Nina leaned back as she listened, propping her exhausted body, her soul surrendered as ever to the violent rapture; caught now and carried away into a place beyond pain, beyond dreams, beyond desire.

And Laura, who did not believe in God, Laura sat motionless, her small insurgent being stilled to the imperceptible rhythm of her breath. Over her face there passed strange lights, strange tremors, a strange softening of the small indomitable mouth. It was more than ever the face of a child, of a flower, of all things innocent and open. But her eyes were the eyes of a soul whom vision makes suddenly mature. They stared at Tanqueray without seeing him, held by the divine thing they saw.

She still sat so, while Brodrick and Nicholson, like men released, came forward and congratulated the novelist as on some achievement of his own.

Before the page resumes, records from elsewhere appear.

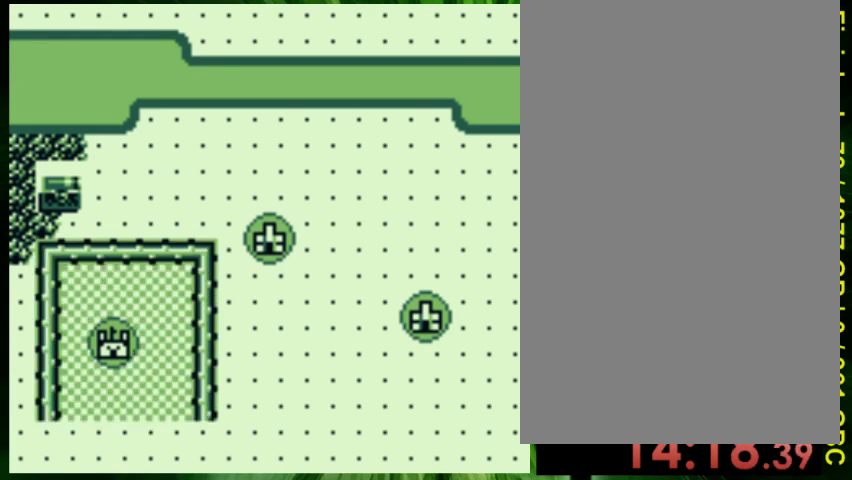
{"buttons": [], "events": []}
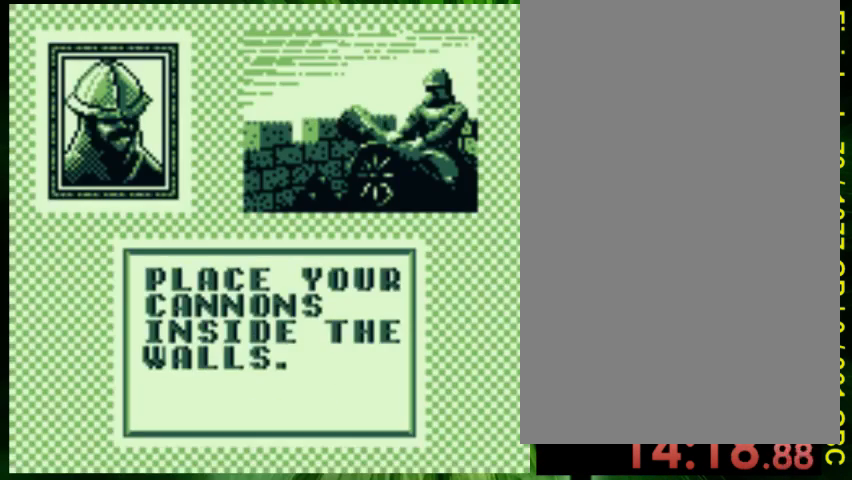
{"buttons": [], "events": []}
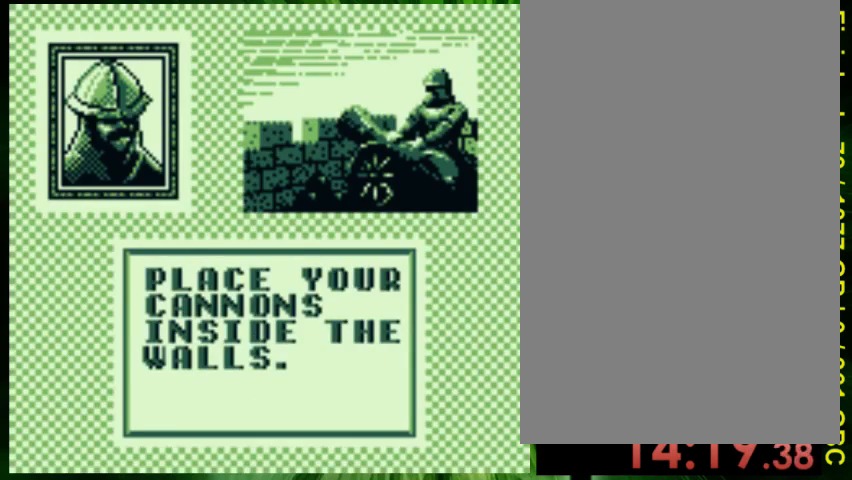
{"buttons": [], "events": [[200, "A", "down"], [300, "A", "up"]]}
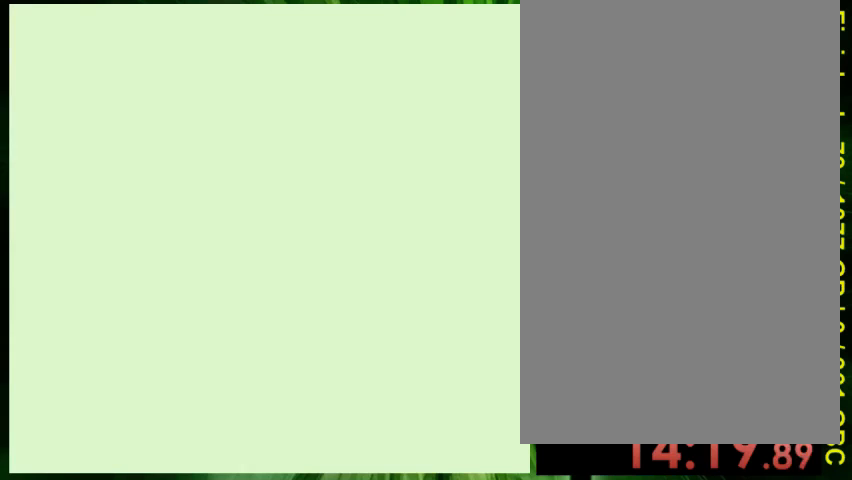
{"buttons": [], "events": []}
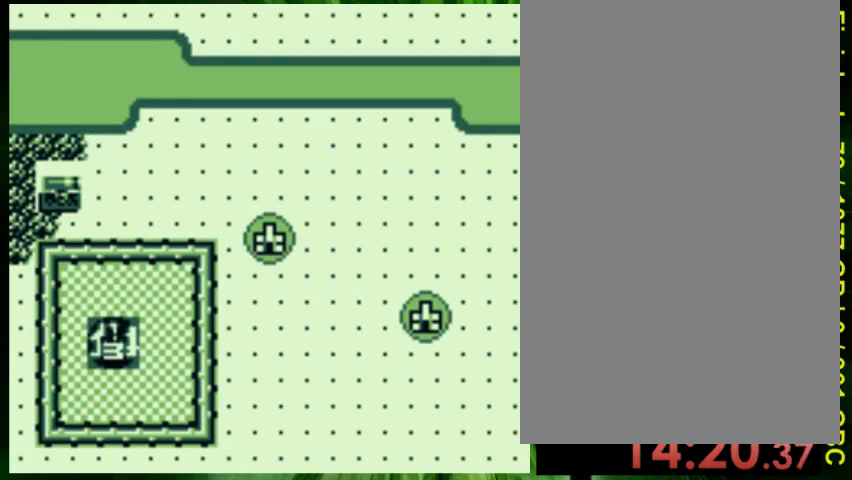
{"buttons": [], "events": [[167, "DPAD_UP", "down"], [300, "DPAD_UP", "up"]]}
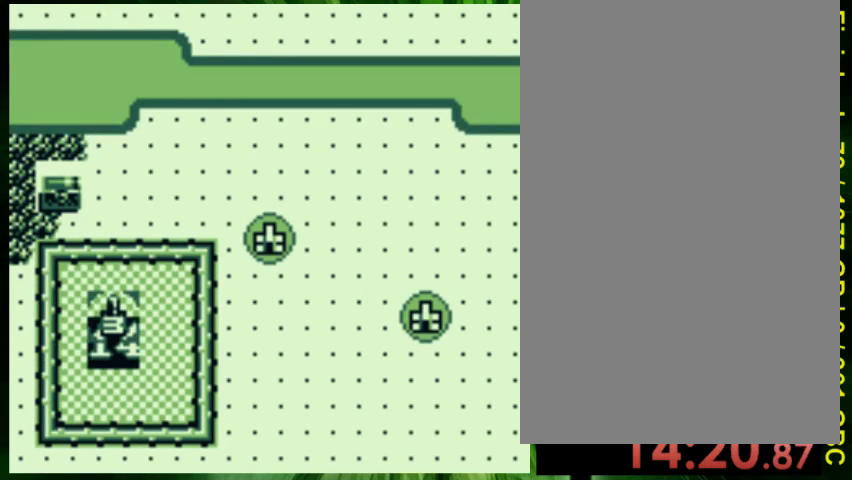
{"buttons": ["A"], "events": [[100, "DPAD_UP", "down"], [167, "DPAD_UP", "up"], [400, "A", "down"]]}
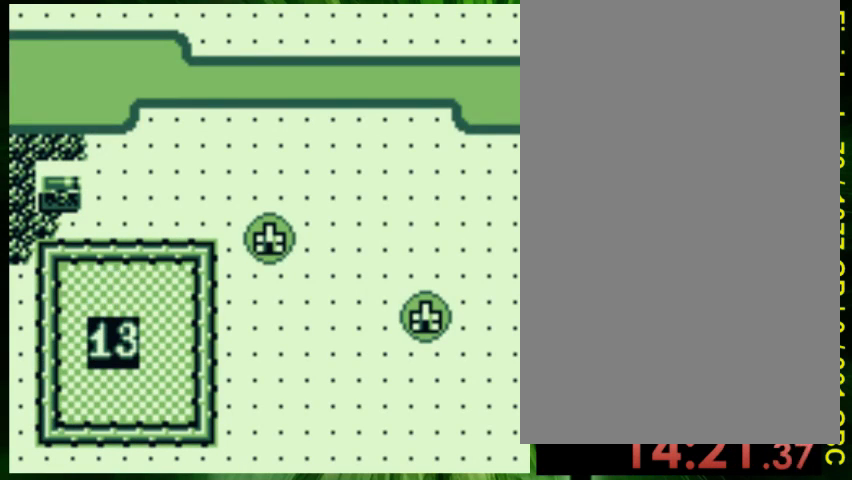
{"buttons": [], "events": [[33, "A", "up"]]}
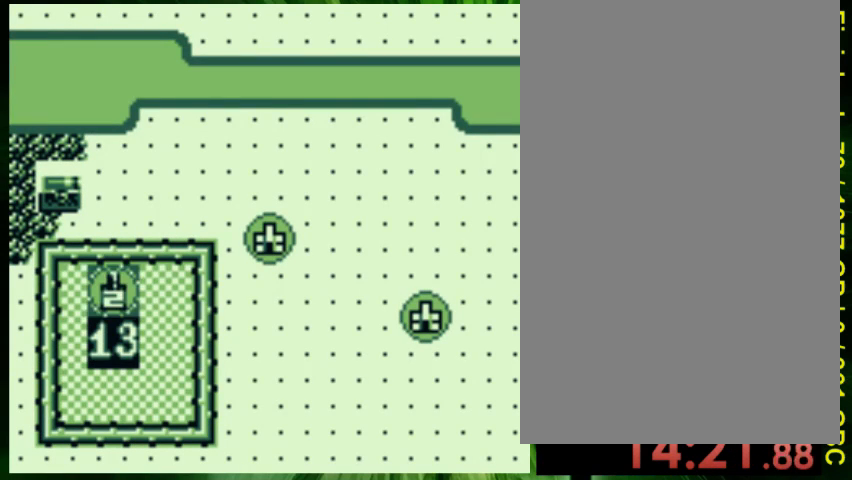
{"buttons": [], "events": [[67, "DPAD_RIGHT", "down"], [200, "DPAD_RIGHT", "up"]]}
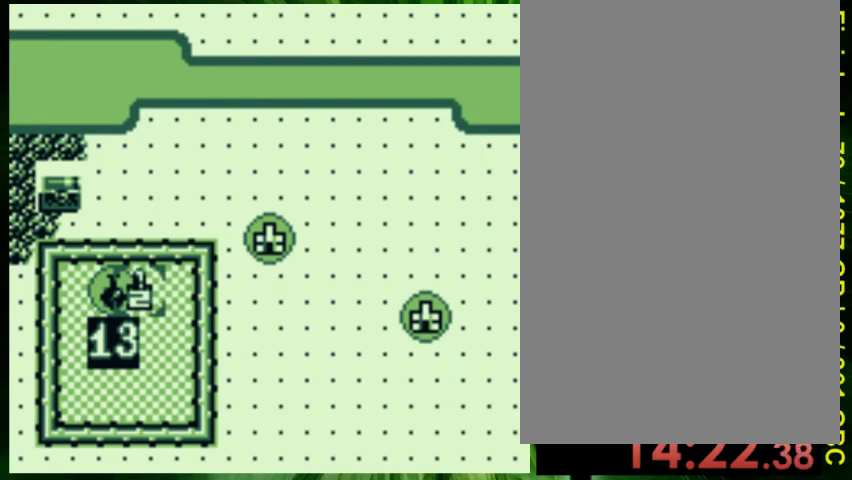
{"buttons": ["A"], "events": [[33, "DPAD_RIGHT", "down"], [133, "DPAD_RIGHT", "up"], [333, "A", "down"]]}
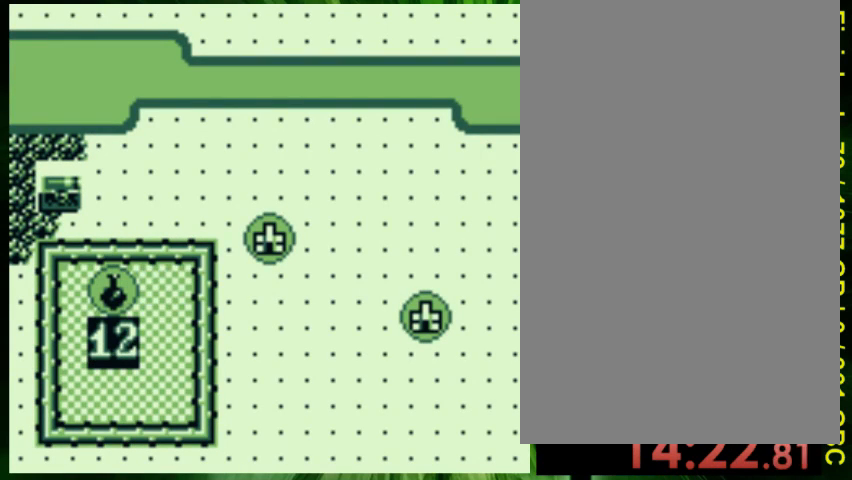
{"buttons": [], "events": [[33, "A", "up"]]}
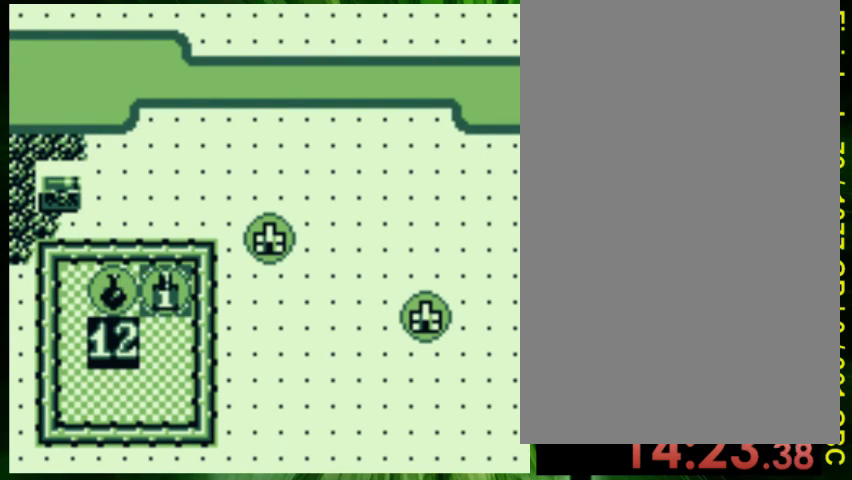
{"buttons": [], "events": [[33, "DPAD_DOWN", "down"], [167, "DPAD_DOWN", "up"], [433, "DPAD_DOWN", "down"], [500, "DPAD_DOWN", "up"]]}
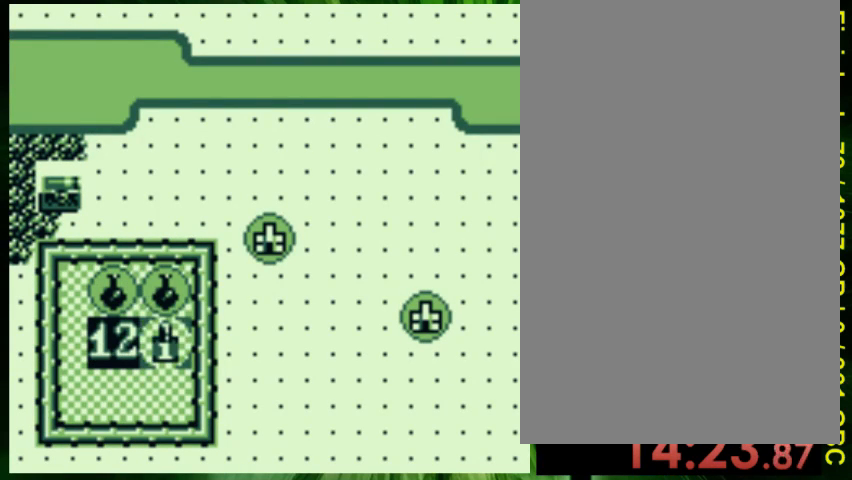
{"buttons": [], "events": [[300, "A", "down"], [433, "A", "up"]]}
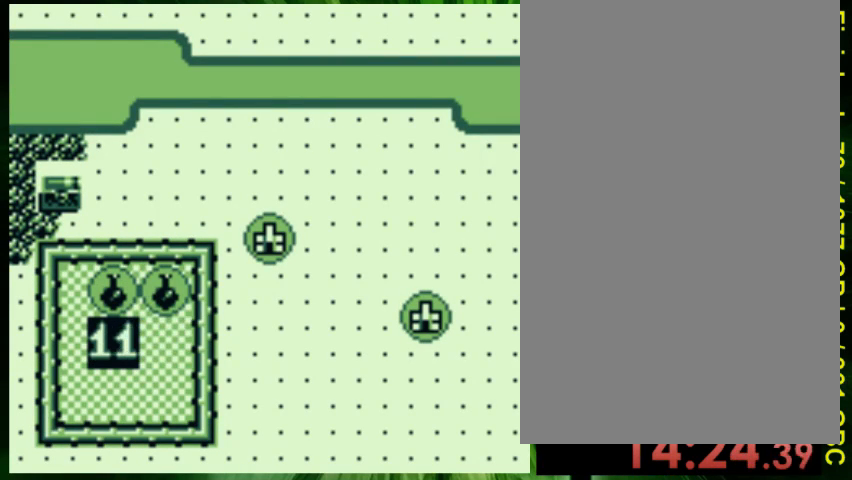
{"buttons": [], "events": []}
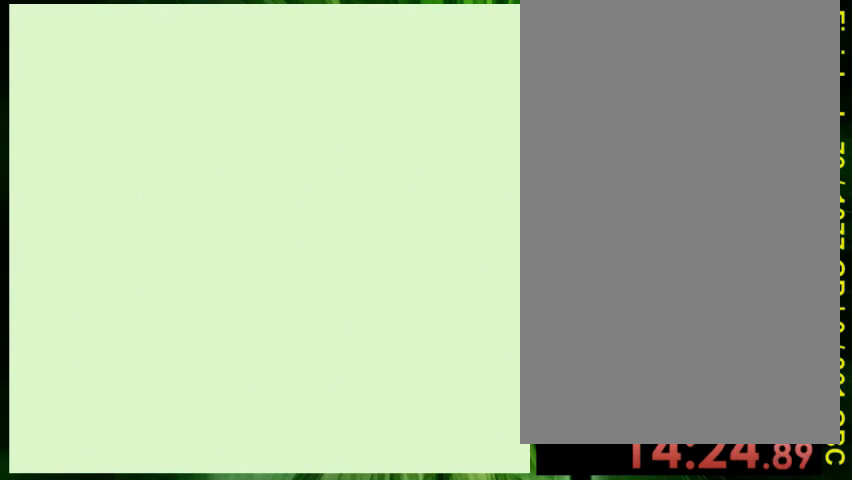
{"buttons": [], "events": []}
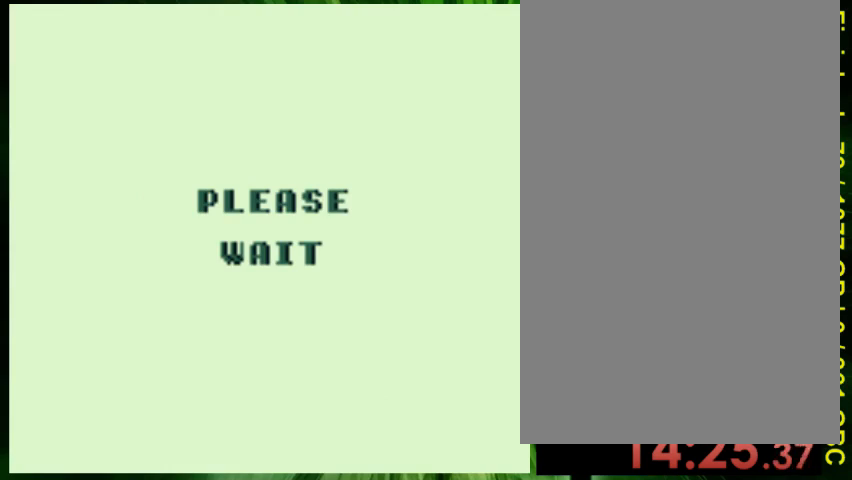
{"buttons": [], "events": []}
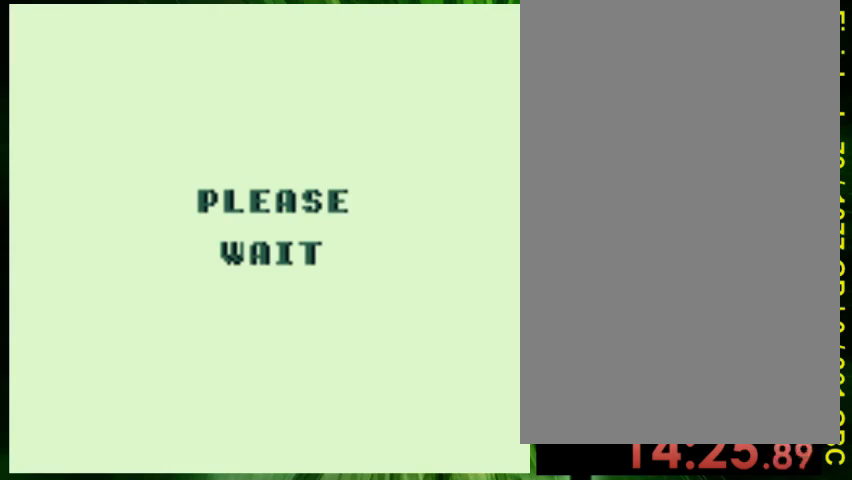
{"buttons": [], "events": []}
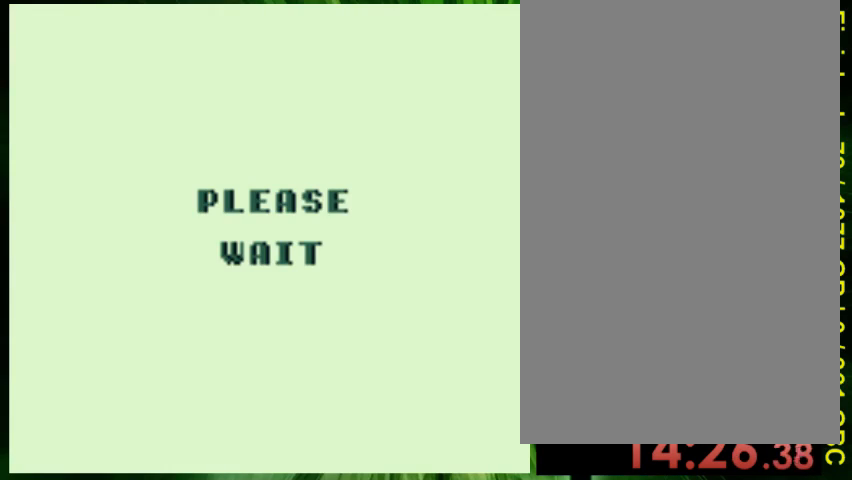
{"buttons": [], "events": []}
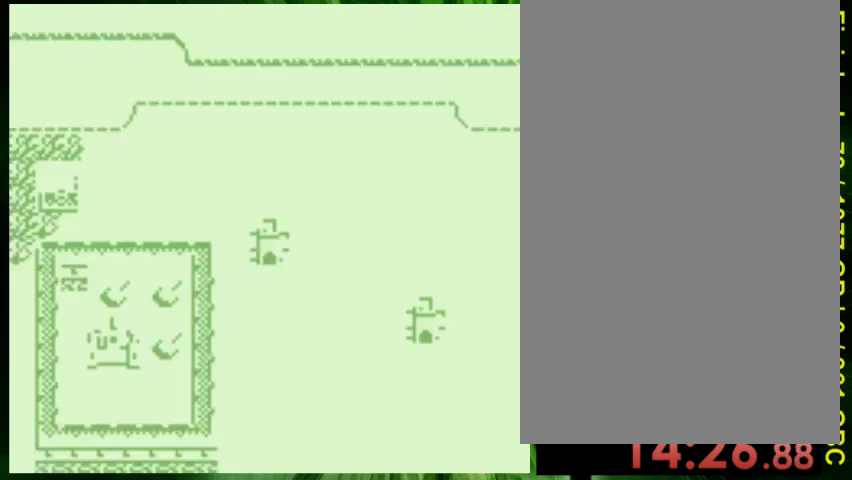
{"buttons": [], "events": []}
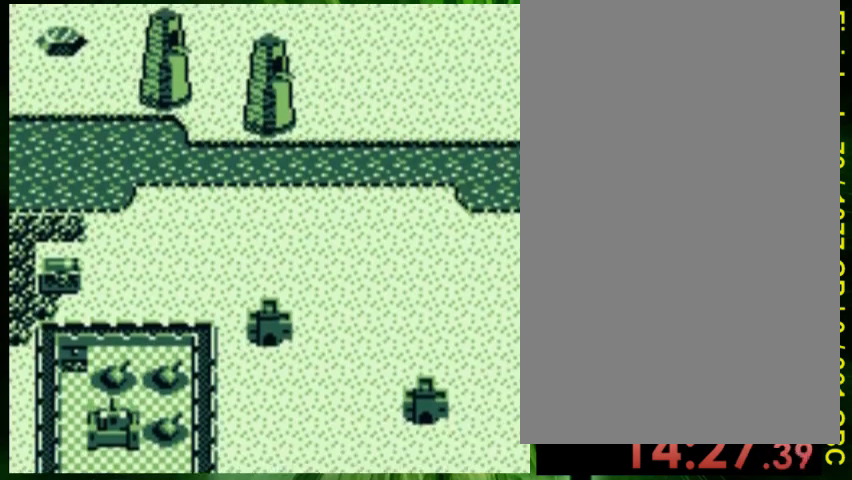
{"buttons": ["DPAD_UP"], "events": [[467, "DPAD_UP", "down"]]}
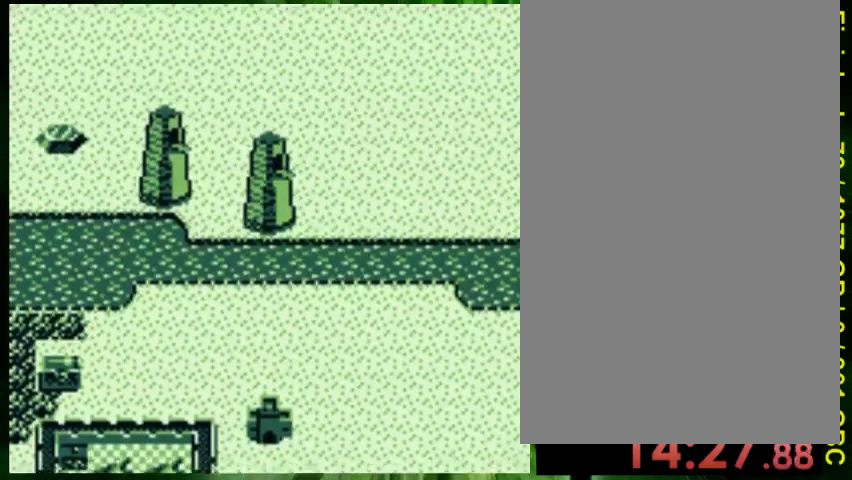
{"buttons": ["DPAD_UP"], "events": []}
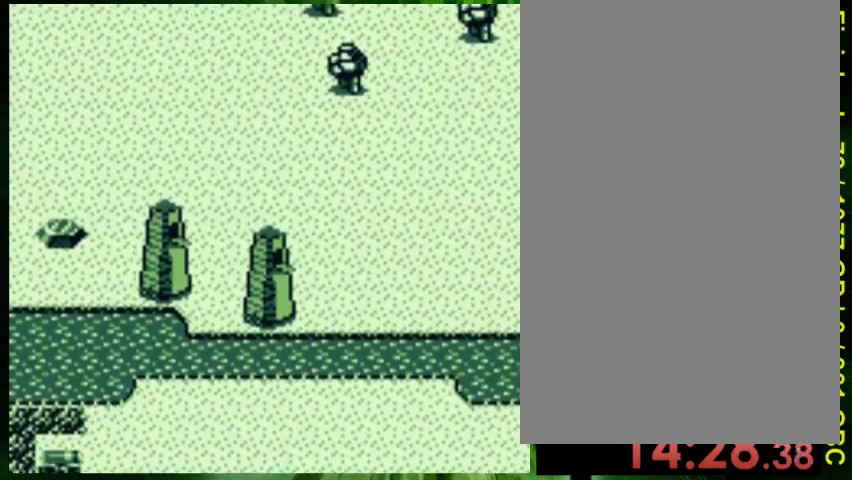
{"buttons": ["DPAD_UP"], "events": []}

They did it briefly, restrained by the silence that his voice had sunk into. Everybody's nerves were tense, troubled by the vibrating passage of the supersensual. The discussion that followed was spasmodic and curt.

Nicky charged into the silence with a voice of violent affirmation. "He is great," said poor Nicky.

"Too great," said Brodrick, "for the twentieth century."

Nina reminded him that the twentieth century had only just begun, and Jane remarked that it hadn't done badly since it had begun with him.

Laura said nothing; but, as they parted outside in the square, she turned eastwards with Nina.

"Does he really mind seeing people?" she said.

"It depends," said Nina. "He's seen George."

"Would he mind your bringing him to see me some day? I want to know him."

Nina's face drew back as if Laura had struck her. Its haggard, smitten look spoke as if Nina had spoken. "What do you want to know him for?" it said.

"He hasn't got to be seen," said Nina herself savagely. She was overwrought. "He's got to be heard. You've heard him."

"It's because I've heard him that I want to see him."

Nina paused in her ferocious stride and glanced at the little thing. The small face of her friend had sunk from its ecstasy to its sullen suffering, its despondency, its doubt.

Nina was stung by compassion.

"Do you want to see him very much?" she said.

"I wouldn't ask you if I didn't."

"All right. You shall. I'll make him come."